The police already have fairly sophisticated ways to tell if you're driving while drunk – witness this alcohol-sniffing flashlight that a cop can aim inside your car. But will they someday be able to tell if you're high as well, with a breathalyzer-type device that senses the recent use of cannabis, cocaine and other drugs?
The technology certainly seems to be heading that way, to believe new research out of Sweden. On Thursday, scientists at Stockholm's Karolinska Institute announced that they'd successfully detected drugs by analyzing the groovy vapors wafting from people's gullets. Their technique picked out not just classic stuff like weed, cocaine and amphetamine, but also prescription drugs such as diazepam and the painkiller buprenorphine, raising the possibility that Future Cops could bust drivers for raiding their medicine cabinets to the point of impairment.
So how'd the researchers manage this feat? By using a cheapish, commercially available monitor called the SensAbues, it turns out. They gathered a group of drug users from an addiction emergency clinic and took blood and urine samples for a baseline.

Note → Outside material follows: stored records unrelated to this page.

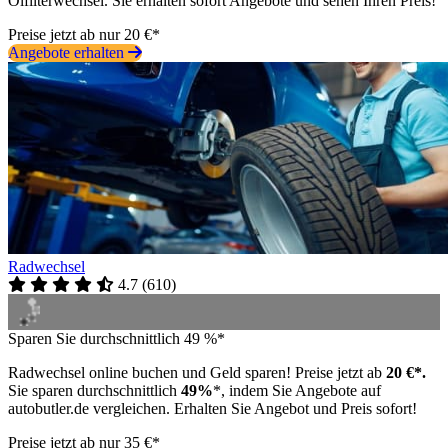
Ölfilterwechsel. Sie erhalten sofort Angebote und sehen Ihren Preis!
Preise jetzt ab nur 20 €*
Angebote erhalten
Radwechsel
4.7
(
610
)
Sparen Sie durchschnittlich 49 %*
Radwechsel online buchen und Geld sparen! Preise jetzt ab
20 €*.
Sie sparen durchschnittlich
49%
*, indem Sie Angebote auf
autobutler.de vergleichen. Erhalten Sie Angebot und Preis sofort!
Preise jetzt ab nur 35 €*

They then had them blow into the SensAbues to collect the contents of their lungs, which they parsed using chromatography and mass-spectrometry techniques.
Drugs ingested into the body tend to infiltrate a delicious-sounding substance called the "airway lining fluid." When drug users exhale, they spew out tiny particles from this fluid – and this is where the researchers found a motherload of 12 brain-twisting compounds:
Alprazolam and benzoylecgonine were detected in exhaled breath for the first time, whereas for methadone, amphetamine, methamphetamine, cocaine, morphine, 6-acetylmorphine, tetrahydrocannabinol, buprenorphine, diazepam and oxazepam, the results confirmed previous observations.

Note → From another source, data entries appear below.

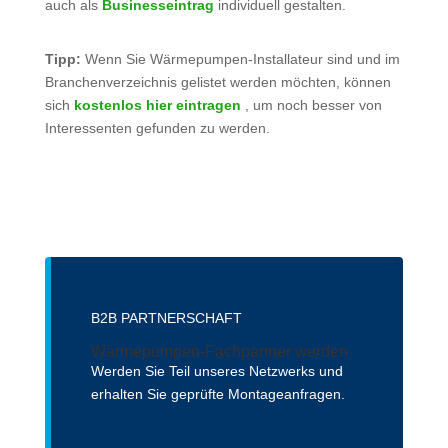
auch als
Businesseintrag
individuell gestalten.
Tipp:
Wenn Sie Wärmepumpen-Installateur sind und im
Branchenverzeichnis gelistet werden möchten, können
sich
kostenlos hier eintragen
, um noch besser von
Interessenten gefunden zu werden.
B2B PARTNERSCHAFT
Wärmepumpen-Fachpartner werden
Werden Sie Teil unseres Netzwerks und
erhalten Sie geprüfte Montageanfragen.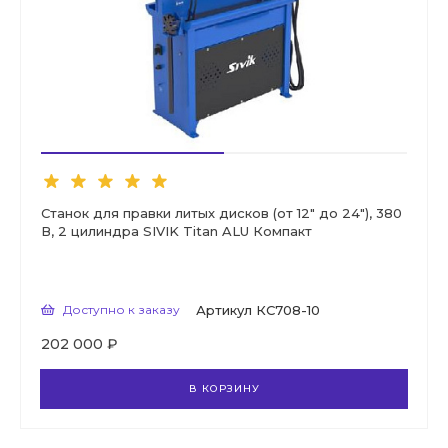
Станок для правки литых дисков (от 12" до 24"), 380
В, 2 цилиндра SIVIK Titan ALU Компакт
Доступно к заказу
Артикул
КС708-10
202 000 ₽
В КОРЗИНУ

"Considering the samples were taken 24 hours after the intake of drugs, we were surprised to find that there was still high detectability for most drugs," said lead author of the study Professor Olof Beck.
Should the world welcome what the Swedes herald as a "new matrix in clinical toxicology"? They seem to think so, noting that obtaining samples of mouth air is easy in a roadside setting and less intrusive than getting blood and urine. Yet it could be a pain in the butt and justified grounds for a lawsuit for somebody who smoked a joint or took a pill a day ago and is fine to drive. (The full study in the Journal of Breath Research is here, although it requires an account to access.)